- _EXERCISE INSTRUCTIONS_:
What is the number of lines in the data that contain "center"? Nothing besides that number, please.

- _RAW DATA_:
......
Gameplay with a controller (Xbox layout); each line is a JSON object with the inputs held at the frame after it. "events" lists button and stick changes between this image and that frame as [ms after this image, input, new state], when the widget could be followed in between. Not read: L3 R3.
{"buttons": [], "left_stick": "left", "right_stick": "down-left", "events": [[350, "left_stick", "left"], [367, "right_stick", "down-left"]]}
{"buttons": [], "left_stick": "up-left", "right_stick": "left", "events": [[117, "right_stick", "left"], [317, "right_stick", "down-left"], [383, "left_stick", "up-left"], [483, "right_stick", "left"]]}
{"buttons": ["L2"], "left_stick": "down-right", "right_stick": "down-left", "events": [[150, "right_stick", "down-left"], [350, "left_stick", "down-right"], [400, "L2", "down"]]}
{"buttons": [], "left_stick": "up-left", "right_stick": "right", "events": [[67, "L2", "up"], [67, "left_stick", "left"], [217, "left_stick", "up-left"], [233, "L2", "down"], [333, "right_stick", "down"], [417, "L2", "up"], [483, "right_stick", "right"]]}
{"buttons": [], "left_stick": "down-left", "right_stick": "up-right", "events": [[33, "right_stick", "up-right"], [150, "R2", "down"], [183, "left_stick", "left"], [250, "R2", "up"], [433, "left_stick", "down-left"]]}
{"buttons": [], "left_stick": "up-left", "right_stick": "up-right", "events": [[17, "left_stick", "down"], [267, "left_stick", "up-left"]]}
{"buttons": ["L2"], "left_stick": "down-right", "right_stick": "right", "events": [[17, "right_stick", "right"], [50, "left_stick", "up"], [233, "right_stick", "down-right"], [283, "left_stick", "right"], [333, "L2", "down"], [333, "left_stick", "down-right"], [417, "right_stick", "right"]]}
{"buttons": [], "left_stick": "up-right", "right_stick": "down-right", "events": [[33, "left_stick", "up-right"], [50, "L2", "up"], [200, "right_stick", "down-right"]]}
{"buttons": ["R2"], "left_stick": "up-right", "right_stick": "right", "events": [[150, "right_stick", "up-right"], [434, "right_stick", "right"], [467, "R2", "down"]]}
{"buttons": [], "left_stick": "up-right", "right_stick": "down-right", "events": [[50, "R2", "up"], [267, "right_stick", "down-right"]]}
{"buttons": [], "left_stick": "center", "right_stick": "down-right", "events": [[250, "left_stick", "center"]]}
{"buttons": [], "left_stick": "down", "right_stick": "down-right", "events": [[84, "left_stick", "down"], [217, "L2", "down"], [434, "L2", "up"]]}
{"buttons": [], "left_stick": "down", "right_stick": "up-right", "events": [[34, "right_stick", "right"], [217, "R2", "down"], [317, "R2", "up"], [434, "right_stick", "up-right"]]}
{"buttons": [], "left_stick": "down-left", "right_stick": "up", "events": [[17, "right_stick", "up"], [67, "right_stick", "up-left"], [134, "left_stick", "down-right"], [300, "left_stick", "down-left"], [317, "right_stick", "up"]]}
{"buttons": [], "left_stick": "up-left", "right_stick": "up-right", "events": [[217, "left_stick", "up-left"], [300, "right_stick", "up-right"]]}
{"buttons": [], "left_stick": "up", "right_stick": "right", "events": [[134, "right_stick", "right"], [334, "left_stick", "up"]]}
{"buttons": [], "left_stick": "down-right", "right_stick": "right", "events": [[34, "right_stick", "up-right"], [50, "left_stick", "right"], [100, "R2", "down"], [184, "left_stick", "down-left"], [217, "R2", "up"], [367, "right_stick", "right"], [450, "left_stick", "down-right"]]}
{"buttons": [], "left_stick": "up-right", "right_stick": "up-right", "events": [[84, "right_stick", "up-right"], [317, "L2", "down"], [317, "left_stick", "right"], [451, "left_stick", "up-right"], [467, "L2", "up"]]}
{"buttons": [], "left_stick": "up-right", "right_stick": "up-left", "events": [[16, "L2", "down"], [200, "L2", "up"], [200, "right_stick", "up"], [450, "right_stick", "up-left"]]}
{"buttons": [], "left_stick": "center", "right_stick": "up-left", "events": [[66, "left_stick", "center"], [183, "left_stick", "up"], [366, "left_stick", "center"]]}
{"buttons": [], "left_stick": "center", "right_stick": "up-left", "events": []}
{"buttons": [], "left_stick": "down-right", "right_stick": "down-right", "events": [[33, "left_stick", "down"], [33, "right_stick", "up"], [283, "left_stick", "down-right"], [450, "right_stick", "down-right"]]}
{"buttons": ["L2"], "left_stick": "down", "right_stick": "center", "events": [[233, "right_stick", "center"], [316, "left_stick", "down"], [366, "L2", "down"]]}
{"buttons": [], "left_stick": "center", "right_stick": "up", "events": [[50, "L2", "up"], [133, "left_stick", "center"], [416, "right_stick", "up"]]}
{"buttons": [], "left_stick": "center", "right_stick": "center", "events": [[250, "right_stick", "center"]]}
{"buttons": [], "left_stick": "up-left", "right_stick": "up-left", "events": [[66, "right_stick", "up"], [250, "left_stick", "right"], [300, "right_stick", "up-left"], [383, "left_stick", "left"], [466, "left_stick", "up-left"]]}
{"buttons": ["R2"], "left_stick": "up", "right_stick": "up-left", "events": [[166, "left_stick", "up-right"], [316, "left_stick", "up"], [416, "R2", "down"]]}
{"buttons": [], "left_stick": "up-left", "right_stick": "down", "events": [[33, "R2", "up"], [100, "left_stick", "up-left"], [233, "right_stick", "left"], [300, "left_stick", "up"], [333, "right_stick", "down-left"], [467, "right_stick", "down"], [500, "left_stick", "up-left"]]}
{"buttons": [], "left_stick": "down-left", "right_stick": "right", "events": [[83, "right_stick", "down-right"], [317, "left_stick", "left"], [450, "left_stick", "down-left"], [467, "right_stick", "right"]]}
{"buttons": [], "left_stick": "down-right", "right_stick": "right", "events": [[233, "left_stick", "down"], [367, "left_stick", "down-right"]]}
......
- _RESULT FOR THIS TASK_:
6